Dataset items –
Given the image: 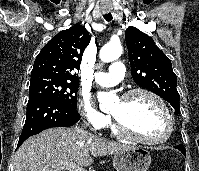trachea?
Wrapping results in <instances>:
<instances>
[{
    "label": "trachea",
    "instance_id": "obj_1",
    "mask_svg": "<svg viewBox=\"0 0 199 171\" xmlns=\"http://www.w3.org/2000/svg\"><path fill=\"white\" fill-rule=\"evenodd\" d=\"M103 17H104V19H105L107 22H109V21L112 20V15H111V13H107V14L103 15Z\"/></svg>",
    "mask_w": 199,
    "mask_h": 171
}]
</instances>
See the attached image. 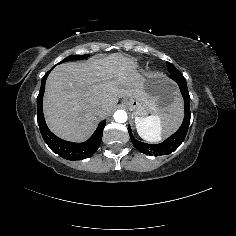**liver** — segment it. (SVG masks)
Wrapping results in <instances>:
<instances>
[{
  "label": "liver",
  "mask_w": 236,
  "mask_h": 236,
  "mask_svg": "<svg viewBox=\"0 0 236 236\" xmlns=\"http://www.w3.org/2000/svg\"><path fill=\"white\" fill-rule=\"evenodd\" d=\"M143 80L134 57L121 53L61 63L45 82V122L60 139L86 142L95 132L97 122L113 113L119 98H140ZM175 107L182 111V101Z\"/></svg>",
  "instance_id": "6515ba94"
}]
</instances>
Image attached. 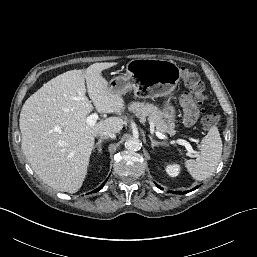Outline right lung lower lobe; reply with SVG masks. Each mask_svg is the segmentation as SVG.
<instances>
[{
  "instance_id": "obj_1",
  "label": "right lung lower lobe",
  "mask_w": 257,
  "mask_h": 257,
  "mask_svg": "<svg viewBox=\"0 0 257 257\" xmlns=\"http://www.w3.org/2000/svg\"><path fill=\"white\" fill-rule=\"evenodd\" d=\"M104 185H101L97 190H94L93 192H98L100 189H102Z\"/></svg>"
}]
</instances>
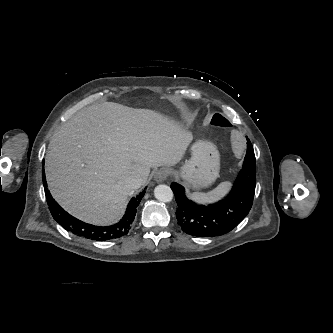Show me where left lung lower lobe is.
<instances>
[{"instance_id": "1", "label": "left lung lower lobe", "mask_w": 333, "mask_h": 333, "mask_svg": "<svg viewBox=\"0 0 333 333\" xmlns=\"http://www.w3.org/2000/svg\"><path fill=\"white\" fill-rule=\"evenodd\" d=\"M256 186V159L247 138L243 167L228 196L217 204L197 205L185 196L182 185L173 182L171 189L177 202L176 218L181 229L197 237L224 235L235 228L249 213Z\"/></svg>"}]
</instances>
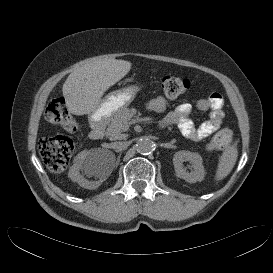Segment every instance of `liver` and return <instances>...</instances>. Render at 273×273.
Instances as JSON below:
<instances>
[{
    "instance_id": "obj_1",
    "label": "liver",
    "mask_w": 273,
    "mask_h": 273,
    "mask_svg": "<svg viewBox=\"0 0 273 273\" xmlns=\"http://www.w3.org/2000/svg\"><path fill=\"white\" fill-rule=\"evenodd\" d=\"M129 61L102 59L73 70L63 84V96L69 112L75 115L91 114L104 92L131 70Z\"/></svg>"
}]
</instances>
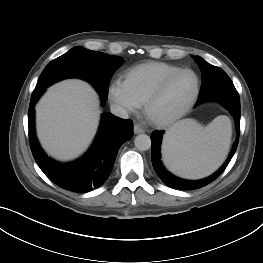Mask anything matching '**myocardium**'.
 Returning a JSON list of instances; mask_svg holds the SVG:
<instances>
[{
    "instance_id": "myocardium-1",
    "label": "myocardium",
    "mask_w": 263,
    "mask_h": 263,
    "mask_svg": "<svg viewBox=\"0 0 263 263\" xmlns=\"http://www.w3.org/2000/svg\"><path fill=\"white\" fill-rule=\"evenodd\" d=\"M184 72H191L196 79V85L193 94L188 99V101L184 104V106L175 112L172 115L166 116V117H156L153 115L152 109L154 104L157 102V100L161 97V95L164 93L165 89L167 88L168 84L179 74ZM201 88V80L199 74L192 68H179L178 70L168 74L166 77H164L159 84L155 87V89L150 93V95L147 97L145 103H144V113L147 117V119L157 125V126H167L170 125L179 119H181L183 116H185L190 109L195 104Z\"/></svg>"
}]
</instances>
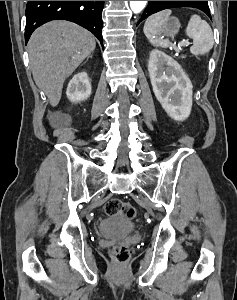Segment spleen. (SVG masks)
<instances>
[{
  "mask_svg": "<svg viewBox=\"0 0 237 300\" xmlns=\"http://www.w3.org/2000/svg\"><path fill=\"white\" fill-rule=\"evenodd\" d=\"M172 11L166 9V11H160L148 17L144 25V35L152 43L153 47H162L167 49L170 45L168 39H156L155 35H158L161 31L162 25L169 19ZM186 35L193 39V45L190 47V53L192 55H206L211 51L214 45L213 33L210 25L206 21H202L198 15H192L190 21L186 27Z\"/></svg>",
  "mask_w": 237,
  "mask_h": 300,
  "instance_id": "1",
  "label": "spleen"
}]
</instances>
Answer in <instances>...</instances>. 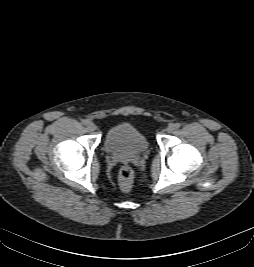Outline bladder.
Here are the masks:
<instances>
[{"mask_svg":"<svg viewBox=\"0 0 254 267\" xmlns=\"http://www.w3.org/2000/svg\"><path fill=\"white\" fill-rule=\"evenodd\" d=\"M104 148L108 153L139 155L148 149L146 136L131 123H120L106 132Z\"/></svg>","mask_w":254,"mask_h":267,"instance_id":"31cf9c89","label":"bladder"}]
</instances>
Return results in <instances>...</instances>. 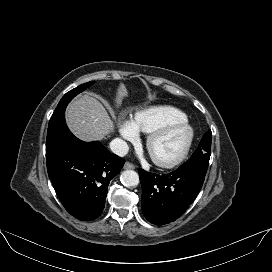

Stated exercise – Which lines in the records above contain the string "JSON", with uppercase and lowercase treated as different? Find each such line and copy it in full.

Answer to the problem –
Instances as JSON below:
 Returning a JSON list of instances; mask_svg holds the SVG:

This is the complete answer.